What the task requires: For the material below, return exactly the lines starting at the line containing "G04 #@! TF.SameCoordinates,Original*" and ending at the line containing "X116460000Y-76000000D03*", both ends included, and no others.

»»

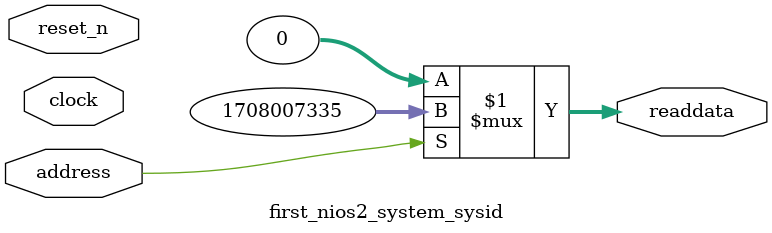
<source format=v>



// synthesis translate_off
`timescale 1ns / 1ps
// synthesis translate_on

// turn off superfluous verilog processor warnings 
// altera message_level Level1 
// altera message_off 10034 10035 10036 10037 10230 10240 10030 

module first_nios2_system_sysid (
               // inputs:
                address,
                clock,
                reset_n,

               // outputs:
                readdata
             )
;

  output  [ 31: 0] readdata;
  input            address;
  input            clock;
  input            reset_n;

  wire    [ 31: 0] readdata;
  //control_slave, which is an e_avalon_slave
  assign readdata = address ? 1708007335 : 0;

endmodule



</source>
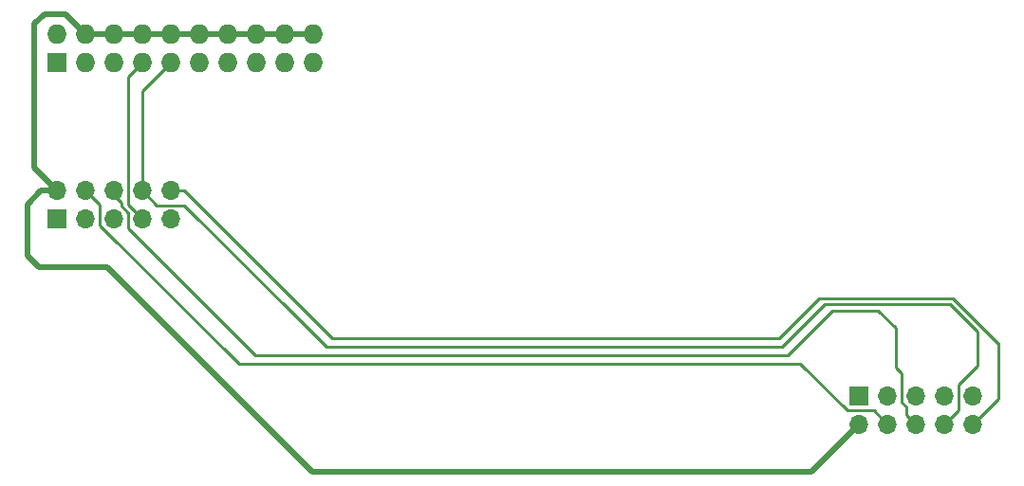
<source format=gbr>
G04 #@! TF.GenerationSoftware,KiCad,Pcbnew,5.1.5+dfsg1-2*
G04 #@! TF.CreationDate,2020-01-29T19:29:29+03:00*
G04 #@! TF.ProjectId,test-jig,74657374-2d6a-4696-972e-6b696361645f,rev?*
G04 #@! TF.SameCoordinates,Original*
G04 #@! TF.FileFunction,Copper,L2,Bot*
G04 #@! TF.FilePolarity,Positive*
%FSLAX46Y46*%
G04 Gerber Fmt 4.6, Leading zero omitted, Abs format (unit mm)*
G04 Created by KiCad (PCBNEW 5.1.5+dfsg1-2) date 2020-01-29 19:29:29*
%MOMM*%
%LPD*%
G04 APERTURE LIST*
%ADD10O,1.700000X1.700000*%
%ADD11R,1.700000X1.700000*%
%ADD12R,1.727200X1.727200*%
%ADD13O,1.727200X1.727200*%
%ADD14C,0.508000*%
%ADD15C,0.254000*%
G04 APERTURE END LIST*
D10*
X193093300Y-94320600D03*
X193093300Y-91780600D03*
X190553300Y-94320600D03*
X190553300Y-91780600D03*
X188013300Y-94320600D03*
X188013300Y-91780600D03*
X185473300Y-94320600D03*
X185473300Y-91780600D03*
X182933300Y-94320600D03*
D11*
X182933300Y-91780600D03*
D10*
X121540000Y-73460000D03*
X121540000Y-76000000D03*
X119000000Y-73460000D03*
X119000000Y-76000000D03*
X116460000Y-73460000D03*
X116460000Y-76000000D03*
X113920000Y-73460000D03*
X113920000Y-76000000D03*
X111380000Y-73460000D03*
D11*
X111380000Y-76000000D03*
D12*
X111380000Y-62000000D03*
D13*
X111380000Y-59460000D03*
X113920000Y-62000000D03*
X113920000Y-59460000D03*
X116460000Y-62000000D03*
X116460000Y-59460000D03*
X119000000Y-62000000D03*
X119000000Y-59460000D03*
X121540000Y-62000000D03*
X121540000Y-59460000D03*
X124080000Y-62000000D03*
X124080000Y-59460000D03*
X126620000Y-62000000D03*
X126620000Y-59460000D03*
X129160000Y-62000000D03*
X129160000Y-59460000D03*
X131700000Y-62000000D03*
X131700000Y-59460000D03*
X134240000Y-62000000D03*
X134240000Y-59460000D03*
D14*
X113920000Y-59460000D02*
X112118000Y-57658000D01*
X112118000Y-57658000D02*
X110236000Y-57658000D01*
X110236000Y-57658000D02*
X109347000Y-58547000D01*
X109347000Y-71427000D02*
X111380000Y-73460000D01*
X109347000Y-58547000D02*
X109347000Y-71427000D01*
X113920000Y-59460000D02*
X134240000Y-59460000D01*
X178701900Y-98552000D02*
X182933300Y-94320600D01*
X115824000Y-80264000D02*
X134112000Y-98552000D01*
X111380000Y-73460000D02*
X109928000Y-73460000D01*
X109928000Y-73460000D02*
X108712000Y-74676000D01*
X134112000Y-98552000D02*
X178701900Y-98552000D01*
X108712000Y-74676000D02*
X108712000Y-79248000D01*
X108712000Y-79248000D02*
X109728000Y-80264000D01*
X109728000Y-80264000D02*
X115824000Y-80264000D01*
D15*
X185473300Y-94320600D02*
X184243700Y-93091000D01*
X181864000Y-93091000D02*
X177673000Y-88900000D01*
X177673000Y-88900000D02*
X127635000Y-88900000D01*
X184243700Y-93091000D02*
X181864000Y-93091000D01*
X115189000Y-74729000D02*
X115189000Y-76581000D01*
X113920000Y-73460000D02*
X115189000Y-74729000D01*
X127635000Y-88900000D02*
X115189000Y-76581000D01*
X187163301Y-93470601D02*
X188013300Y-94320600D01*
X187163301Y-92802301D02*
X187163301Y-93470601D01*
X186690000Y-92329000D02*
X187163301Y-92802301D01*
X186182000Y-89281000D02*
X186690000Y-89789000D01*
X186690000Y-89789000D02*
X186690000Y-92329000D01*
X186182000Y-85725000D02*
X186182000Y-89281000D01*
X184594500Y-84137500D02*
X186182000Y-85725000D01*
X180657500Y-84137500D02*
X180530500Y-84137500D01*
X184594500Y-84137500D02*
X180657500Y-84137500D01*
X180530500Y-84137500D02*
X176530000Y-88138000D01*
X129032000Y-88138000D02*
X123952000Y-83058000D01*
X176530000Y-88138000D02*
X129032000Y-88138000D01*
X123952000Y-83058000D02*
X124587000Y-83693000D01*
X123952000Y-83058000D02*
X117729000Y-76835000D01*
X117094000Y-74803000D02*
X117729000Y-75438000D01*
X117729000Y-76835000D02*
X117729000Y-75438000D01*
X117094000Y-74803000D02*
X117094000Y-74485500D01*
X116460000Y-73851500D02*
X116460000Y-73460000D01*
X117094000Y-74485500D02*
X116460000Y-73851500D01*
X119000000Y-76000000D02*
X117729000Y-74729000D01*
X117729000Y-63271000D02*
X119000000Y-62000000D01*
X117729000Y-74729000D02*
X117729000Y-63271000D01*
X119000000Y-64540000D02*
X121540000Y-62000000D01*
X119000000Y-73460000D02*
X119000000Y-64540000D01*
X122682000Y-74739500D02*
X120279500Y-74739500D01*
X132588000Y-84582000D02*
X122682000Y-74739500D01*
X190553300Y-94320600D02*
X191403299Y-93470601D01*
X191008000Y-83566000D02*
X179832000Y-83566000D01*
X191403299Y-93470601D02*
X191403299Y-93457701D01*
X191403299Y-93457701D02*
X191833500Y-93027500D01*
X191833500Y-93027500D02*
X191833500Y-90741500D01*
X120279500Y-74739500D02*
X119000000Y-73460000D01*
X193484500Y-89090500D02*
X193484500Y-86042500D01*
X191833500Y-90741500D02*
X193484500Y-89090500D01*
X179832000Y-83566000D02*
X176022000Y-87376000D01*
X193484500Y-86042500D02*
X191008000Y-83566000D01*
X176022000Y-87376000D02*
X135382000Y-87376000D01*
X135382000Y-87376000D02*
X132588000Y-84582000D01*
X122742081Y-73460000D02*
X121540000Y-73460000D01*
X135134082Y-85852000D02*
X122742081Y-73460000D01*
X179324000Y-83058000D02*
X175768000Y-86614000D01*
X193093300Y-94320600D02*
X195389500Y-92024400D01*
X195389500Y-92024400D02*
X195389500Y-87058500D01*
X195389500Y-87058500D02*
X195262500Y-87058500D01*
X195262500Y-87058500D02*
X191262000Y-83058000D01*
X191262000Y-83058000D02*
X179324000Y-83058000D01*
X135890000Y-86614000D02*
X135128000Y-85852000D01*
X175768000Y-86614000D02*
X135890000Y-86614000D01*
X135128000Y-85852000D02*
X135134082Y-85852000D01*
M02*

</source>
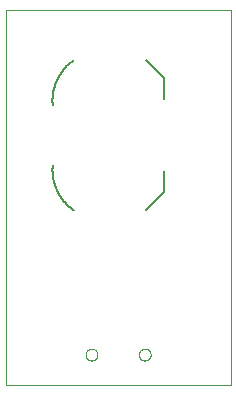
<source format=gbo>
G75*
%MOIN*%
%OFA0B0*%
%FSLAX25Y25*%
%IPPOS*%
%LPD*%
%AMOC8*
5,1,8,0,0,1.08239X$1,22.5*
%
%ADD10C,0.00000*%
%ADD11C,0.00500*%
D10*
X0021345Y0060541D02*
X0021345Y0185541D01*
X0096345Y0185541D01*
X0096345Y0060541D01*
X0021345Y0060541D01*
X0048018Y0070541D02*
X0048020Y0070629D01*
X0048026Y0070717D01*
X0048036Y0070805D01*
X0048050Y0070893D01*
X0048067Y0070979D01*
X0048089Y0071065D01*
X0048114Y0071149D01*
X0048144Y0071233D01*
X0048176Y0071315D01*
X0048213Y0071395D01*
X0048253Y0071474D01*
X0048297Y0071551D01*
X0048344Y0071626D01*
X0048394Y0071698D01*
X0048448Y0071769D01*
X0048504Y0071836D01*
X0048564Y0071902D01*
X0048626Y0071964D01*
X0048692Y0072024D01*
X0048759Y0072080D01*
X0048830Y0072134D01*
X0048902Y0072184D01*
X0048977Y0072231D01*
X0049054Y0072275D01*
X0049133Y0072315D01*
X0049213Y0072352D01*
X0049295Y0072384D01*
X0049379Y0072414D01*
X0049463Y0072439D01*
X0049549Y0072461D01*
X0049635Y0072478D01*
X0049723Y0072492D01*
X0049811Y0072502D01*
X0049899Y0072508D01*
X0049987Y0072510D01*
X0050075Y0072508D01*
X0050163Y0072502D01*
X0050251Y0072492D01*
X0050339Y0072478D01*
X0050425Y0072461D01*
X0050511Y0072439D01*
X0050595Y0072414D01*
X0050679Y0072384D01*
X0050761Y0072352D01*
X0050841Y0072315D01*
X0050920Y0072275D01*
X0050997Y0072231D01*
X0051072Y0072184D01*
X0051144Y0072134D01*
X0051215Y0072080D01*
X0051282Y0072024D01*
X0051348Y0071964D01*
X0051410Y0071902D01*
X0051470Y0071836D01*
X0051526Y0071769D01*
X0051580Y0071698D01*
X0051630Y0071626D01*
X0051677Y0071551D01*
X0051721Y0071474D01*
X0051761Y0071395D01*
X0051798Y0071315D01*
X0051830Y0071233D01*
X0051860Y0071149D01*
X0051885Y0071065D01*
X0051907Y0070979D01*
X0051924Y0070893D01*
X0051938Y0070805D01*
X0051948Y0070717D01*
X0051954Y0070629D01*
X0051956Y0070541D01*
X0051954Y0070453D01*
X0051948Y0070365D01*
X0051938Y0070277D01*
X0051924Y0070189D01*
X0051907Y0070103D01*
X0051885Y0070017D01*
X0051860Y0069933D01*
X0051830Y0069849D01*
X0051798Y0069767D01*
X0051761Y0069687D01*
X0051721Y0069608D01*
X0051677Y0069531D01*
X0051630Y0069456D01*
X0051580Y0069384D01*
X0051526Y0069313D01*
X0051470Y0069246D01*
X0051410Y0069180D01*
X0051348Y0069118D01*
X0051282Y0069058D01*
X0051215Y0069002D01*
X0051144Y0068948D01*
X0051072Y0068898D01*
X0050997Y0068851D01*
X0050920Y0068807D01*
X0050841Y0068767D01*
X0050761Y0068730D01*
X0050679Y0068698D01*
X0050595Y0068668D01*
X0050511Y0068643D01*
X0050425Y0068621D01*
X0050339Y0068604D01*
X0050251Y0068590D01*
X0050163Y0068580D01*
X0050075Y0068574D01*
X0049987Y0068572D01*
X0049899Y0068574D01*
X0049811Y0068580D01*
X0049723Y0068590D01*
X0049635Y0068604D01*
X0049549Y0068621D01*
X0049463Y0068643D01*
X0049379Y0068668D01*
X0049295Y0068698D01*
X0049213Y0068730D01*
X0049133Y0068767D01*
X0049054Y0068807D01*
X0048977Y0068851D01*
X0048902Y0068898D01*
X0048830Y0068948D01*
X0048759Y0069002D01*
X0048692Y0069058D01*
X0048626Y0069118D01*
X0048564Y0069180D01*
X0048504Y0069246D01*
X0048448Y0069313D01*
X0048394Y0069384D01*
X0048344Y0069456D01*
X0048297Y0069531D01*
X0048253Y0069608D01*
X0048213Y0069687D01*
X0048176Y0069767D01*
X0048144Y0069849D01*
X0048114Y0069933D01*
X0048089Y0070017D01*
X0048067Y0070103D01*
X0048050Y0070189D01*
X0048036Y0070277D01*
X0048026Y0070365D01*
X0048020Y0070453D01*
X0048018Y0070541D01*
X0065734Y0070541D02*
X0065736Y0070629D01*
X0065742Y0070717D01*
X0065752Y0070805D01*
X0065766Y0070893D01*
X0065783Y0070979D01*
X0065805Y0071065D01*
X0065830Y0071149D01*
X0065860Y0071233D01*
X0065892Y0071315D01*
X0065929Y0071395D01*
X0065969Y0071474D01*
X0066013Y0071551D01*
X0066060Y0071626D01*
X0066110Y0071698D01*
X0066164Y0071769D01*
X0066220Y0071836D01*
X0066280Y0071902D01*
X0066342Y0071964D01*
X0066408Y0072024D01*
X0066475Y0072080D01*
X0066546Y0072134D01*
X0066618Y0072184D01*
X0066693Y0072231D01*
X0066770Y0072275D01*
X0066849Y0072315D01*
X0066929Y0072352D01*
X0067011Y0072384D01*
X0067095Y0072414D01*
X0067179Y0072439D01*
X0067265Y0072461D01*
X0067351Y0072478D01*
X0067439Y0072492D01*
X0067527Y0072502D01*
X0067615Y0072508D01*
X0067703Y0072510D01*
X0067791Y0072508D01*
X0067879Y0072502D01*
X0067967Y0072492D01*
X0068055Y0072478D01*
X0068141Y0072461D01*
X0068227Y0072439D01*
X0068311Y0072414D01*
X0068395Y0072384D01*
X0068477Y0072352D01*
X0068557Y0072315D01*
X0068636Y0072275D01*
X0068713Y0072231D01*
X0068788Y0072184D01*
X0068860Y0072134D01*
X0068931Y0072080D01*
X0068998Y0072024D01*
X0069064Y0071964D01*
X0069126Y0071902D01*
X0069186Y0071836D01*
X0069242Y0071769D01*
X0069296Y0071698D01*
X0069346Y0071626D01*
X0069393Y0071551D01*
X0069437Y0071474D01*
X0069477Y0071395D01*
X0069514Y0071315D01*
X0069546Y0071233D01*
X0069576Y0071149D01*
X0069601Y0071065D01*
X0069623Y0070979D01*
X0069640Y0070893D01*
X0069654Y0070805D01*
X0069664Y0070717D01*
X0069670Y0070629D01*
X0069672Y0070541D01*
X0069670Y0070453D01*
X0069664Y0070365D01*
X0069654Y0070277D01*
X0069640Y0070189D01*
X0069623Y0070103D01*
X0069601Y0070017D01*
X0069576Y0069933D01*
X0069546Y0069849D01*
X0069514Y0069767D01*
X0069477Y0069687D01*
X0069437Y0069608D01*
X0069393Y0069531D01*
X0069346Y0069456D01*
X0069296Y0069384D01*
X0069242Y0069313D01*
X0069186Y0069246D01*
X0069126Y0069180D01*
X0069064Y0069118D01*
X0068998Y0069058D01*
X0068931Y0069002D01*
X0068860Y0068948D01*
X0068788Y0068898D01*
X0068713Y0068851D01*
X0068636Y0068807D01*
X0068557Y0068767D01*
X0068477Y0068730D01*
X0068395Y0068698D01*
X0068311Y0068668D01*
X0068227Y0068643D01*
X0068141Y0068621D01*
X0068055Y0068604D01*
X0067967Y0068590D01*
X0067879Y0068580D01*
X0067791Y0068574D01*
X0067703Y0068572D01*
X0067615Y0068574D01*
X0067527Y0068580D01*
X0067439Y0068590D01*
X0067351Y0068604D01*
X0067265Y0068621D01*
X0067179Y0068643D01*
X0067095Y0068668D01*
X0067011Y0068698D01*
X0066929Y0068730D01*
X0066849Y0068767D01*
X0066770Y0068807D01*
X0066693Y0068851D01*
X0066618Y0068898D01*
X0066546Y0068948D01*
X0066475Y0069002D01*
X0066408Y0069058D01*
X0066342Y0069118D01*
X0066280Y0069180D01*
X0066220Y0069246D01*
X0066164Y0069313D01*
X0066110Y0069384D01*
X0066060Y0069456D01*
X0066013Y0069531D01*
X0065969Y0069608D01*
X0065929Y0069687D01*
X0065892Y0069767D01*
X0065860Y0069849D01*
X0065830Y0069933D01*
X0065805Y0070017D01*
X0065783Y0070103D01*
X0065766Y0070189D01*
X0065752Y0070277D01*
X0065742Y0070365D01*
X0065736Y0070453D01*
X0065734Y0070541D01*
D11*
X0068033Y0118666D02*
X0074033Y0124666D01*
X0074033Y0131666D01*
X0074033Y0155666D02*
X0074033Y0162666D01*
X0068033Y0168666D01*
X0044032Y0168667D02*
X0043709Y0168440D01*
X0043392Y0168205D01*
X0043080Y0167963D01*
X0042775Y0167713D01*
X0042475Y0167456D01*
X0042182Y0167192D01*
X0041895Y0166920D01*
X0041615Y0166642D01*
X0041342Y0166357D01*
X0041076Y0166066D01*
X0040817Y0165768D01*
X0040566Y0165464D01*
X0040321Y0165154D01*
X0040085Y0164838D01*
X0039856Y0164516D01*
X0039635Y0164189D01*
X0039422Y0163857D01*
X0039217Y0163520D01*
X0039020Y0163177D01*
X0038832Y0162831D01*
X0038652Y0162479D01*
X0038481Y0162124D01*
X0038318Y0161764D01*
X0038165Y0161401D01*
X0038020Y0161033D01*
X0037884Y0160663D01*
X0037757Y0160289D01*
X0037639Y0159912D01*
X0037530Y0159533D01*
X0037431Y0159151D01*
X0037341Y0158767D01*
X0037260Y0158380D01*
X0037189Y0157992D01*
X0037127Y0157603D01*
X0037074Y0157211D01*
X0037031Y0156819D01*
X0036998Y0156426D01*
X0036974Y0156032D01*
X0036960Y0155637D01*
X0036955Y0155243D01*
X0036960Y0154848D01*
X0036974Y0154454D01*
X0036998Y0154060D01*
X0037032Y0153666D01*
X0037032Y0133667D02*
X0036998Y0133273D01*
X0036974Y0132879D01*
X0036960Y0132485D01*
X0036955Y0132090D01*
X0036960Y0131696D01*
X0036974Y0131301D01*
X0036998Y0130907D01*
X0037031Y0130514D01*
X0037074Y0130122D01*
X0037127Y0129730D01*
X0037189Y0129341D01*
X0037260Y0128953D01*
X0037341Y0128566D01*
X0037431Y0128182D01*
X0037530Y0127800D01*
X0037639Y0127421D01*
X0037757Y0127044D01*
X0037884Y0126670D01*
X0038020Y0126300D01*
X0038165Y0125932D01*
X0038318Y0125569D01*
X0038481Y0125209D01*
X0038652Y0124854D01*
X0038832Y0124502D01*
X0039020Y0124156D01*
X0039217Y0123813D01*
X0039422Y0123476D01*
X0039635Y0123144D01*
X0039856Y0122817D01*
X0040085Y0122495D01*
X0040321Y0122179D01*
X0040566Y0121869D01*
X0040817Y0121565D01*
X0041076Y0121267D01*
X0041342Y0120976D01*
X0041615Y0120691D01*
X0041895Y0120413D01*
X0042182Y0120141D01*
X0042475Y0119877D01*
X0042775Y0119620D01*
X0043080Y0119370D01*
X0043392Y0119128D01*
X0043709Y0118893D01*
X0044032Y0118666D01*
M02*

</source>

««

Solution to the problem:
G04 #@! TF.SameCoordinates,Original*
G04 #@! TF.FileFunction,Copper,L2,Bot*
G04 #@! TF.FilePolarity,Positive*
%FSLAX46Y46*%
G04 Gerber Fmt 4.6, Leading zero omitted, Abs format (unit mm)*
G04 Created by KiCad (PCBNEW 5.1.5+dfsg1-2) date 2020-01-29 19:29:29*
%MOMM*%
%LPD*%
G04 APERTURE LIST*
%ADD10O,1.700000X1.700000*%
%ADD11R,1.700000X1.700000*%
%ADD12R,1.727200X1.727200*%
%ADD13O,1.727200X1.727200*%
%ADD14C,0.508000*%
%ADD15C,0.254000*%
G04 APERTURE END LIST*
D10*
X193093300Y-94320600D03*
X193093300Y-91780600D03*
X190553300Y-94320600D03*
X190553300Y-91780600D03*
X188013300Y-94320600D03*
X188013300Y-91780600D03*
X185473300Y-94320600D03*
X185473300Y-91780600D03*
X182933300Y-94320600D03*
D11*
X182933300Y-91780600D03*
D10*
X121540000Y-73460000D03*
X121540000Y-76000000D03*
X119000000Y-73460000D03*
X119000000Y-76000000D03*
X116460000Y-73460000D03*
X116460000Y-76000000D03*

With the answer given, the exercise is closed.